# Fox Deterrent what's best thing on market



## ChickenJohn (May 26, 2013)

Hi, what is the best thing on the market that works for deterring Fox's from your garden????? Many thanks


----------



## lilmikeb (Jul 1, 2013)

A .22 worked best for me I lost 6 ducks and 2 chickens I shot 7 red fox and got $55 each for their coat dident want to shoot them but I tried several different ways to keep them out but they kept coming back so I was forced to shoot them


----------



## Apyl (Jun 20, 2012)

A gun, if you are in an area you can use it. I have a .22 and a 20 gauge hanging above my door for predators.


----------



## Bee (Jun 20, 2013)

*THIS.....*










*Or a combination of THIS....LOL* (that's my ol' Mama and her trusty .16 gauge)


----------



## 7chicks (Jun 29, 2012)

That is great Bee!!!  Once a predator finds a food source, they won't stop coming back. Fox hit my cousin's coop twice and wiped out everything but one little sebright which I have now.


----------



## ChickenJohn (May 26, 2013)

Thanks everyone I think that is the way forward, as they seem to come back everyday at 5am


----------



## 7chicks (Jun 29, 2012)

Small game permit and let the ole gun rip.


----------



## ellis36 (Mar 25, 2013)

I’ve had fair success with a large Hav-A-Hart trap and dog food pellets. So far this year I’ve trapped a grey fox, eleven raccoons and three opossums. The trap is placed right under the outside window of the chicken stall. (The window is screened with heavy mesh, by the way.)


----------



## powderhogg01 (Jun 4, 2013)

I had an issue with fox as well. As I cannot discharge a firearm in my neighborhood(not that the neighbors would care) I bought a break action pellet rifle with a silencer. No noise, deadly accurate with .22 pellets. Head shots only, clean pelts for mountain man hat. Yeah buddy.


----------



## Bee (Jun 20, 2013)

Pretty picture...the face of the enemy!


----------



## jennifer (May 14, 2013)

That picture of your mama bee is so great!


----------



## Bee (Jun 20, 2013)

jennifer said:


> That picture of your mama bee is so great!
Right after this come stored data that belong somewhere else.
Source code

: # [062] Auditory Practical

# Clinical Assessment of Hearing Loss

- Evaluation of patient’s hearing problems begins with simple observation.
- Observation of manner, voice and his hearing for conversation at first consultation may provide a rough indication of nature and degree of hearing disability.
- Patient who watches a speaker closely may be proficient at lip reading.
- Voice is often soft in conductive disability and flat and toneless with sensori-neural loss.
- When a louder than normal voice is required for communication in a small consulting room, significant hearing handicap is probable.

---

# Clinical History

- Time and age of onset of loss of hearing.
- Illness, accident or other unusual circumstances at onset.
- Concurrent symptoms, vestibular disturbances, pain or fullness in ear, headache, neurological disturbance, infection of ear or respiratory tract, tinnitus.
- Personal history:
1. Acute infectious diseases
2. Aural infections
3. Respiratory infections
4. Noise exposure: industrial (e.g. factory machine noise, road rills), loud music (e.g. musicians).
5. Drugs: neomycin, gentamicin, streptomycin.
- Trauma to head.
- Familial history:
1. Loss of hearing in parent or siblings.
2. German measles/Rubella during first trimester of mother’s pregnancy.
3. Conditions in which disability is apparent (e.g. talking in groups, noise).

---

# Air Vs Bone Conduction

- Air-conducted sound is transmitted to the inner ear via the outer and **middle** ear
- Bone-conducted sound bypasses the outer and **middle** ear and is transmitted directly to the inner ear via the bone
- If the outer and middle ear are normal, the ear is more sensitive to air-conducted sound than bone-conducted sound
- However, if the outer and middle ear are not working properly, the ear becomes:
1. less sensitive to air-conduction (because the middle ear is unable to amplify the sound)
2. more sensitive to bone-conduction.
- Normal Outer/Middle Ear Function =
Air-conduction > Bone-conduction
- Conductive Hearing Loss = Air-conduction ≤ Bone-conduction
 She was dressed for a historical reenactment on Blennerhassett Island and was so cute, I had to pose her for these pics! I told her to look mean but she couldn't pull it off..LOL. I settled for her looking a little like Granny Clampett.


----------



## jmw283 (Jun 5, 2013)

U can try putting coyote urine a few yards from the coop I've bought it form cabelas or keeping deer out of my garden and I noticed that a resident fox and skunk quit coming in the yard.


----------



## ChickenJohn (May 26, 2013)

Yes a rifle may have to be the action I will try that option will a silencer as may neighbourhood may not not like a rifle being shot


----------



## jmw283 (Jun 5, 2013)

If your going to go that route try a Benjamin 397 air rifle almost no sound and can easily take down A fox.


----------



## powderhogg01 (Jun 4, 2013)

I took this fox next to the coop with a gamo silent cat shooting .22 hunting pellets


----------



## lilmikeb (Jul 1, 2013)

Very nice looking fox


----------



## powderhogg01 (Jun 4, 2013)

It was a female whom had made multiple visits to my house and coop. I tried firecrackers, bottles rockets, even shot a few blunt arrows at her. 
One evening she decided to return and I was ready with my squirrel rifle. 1 shot instant and humane kill.
I would prefer letting the Forest life do what it wants. But when something insists on coming back, and I have the chance I will defend my flock.


----------



## ChickenJohn (May 26, 2013)

Sounds good to me


----------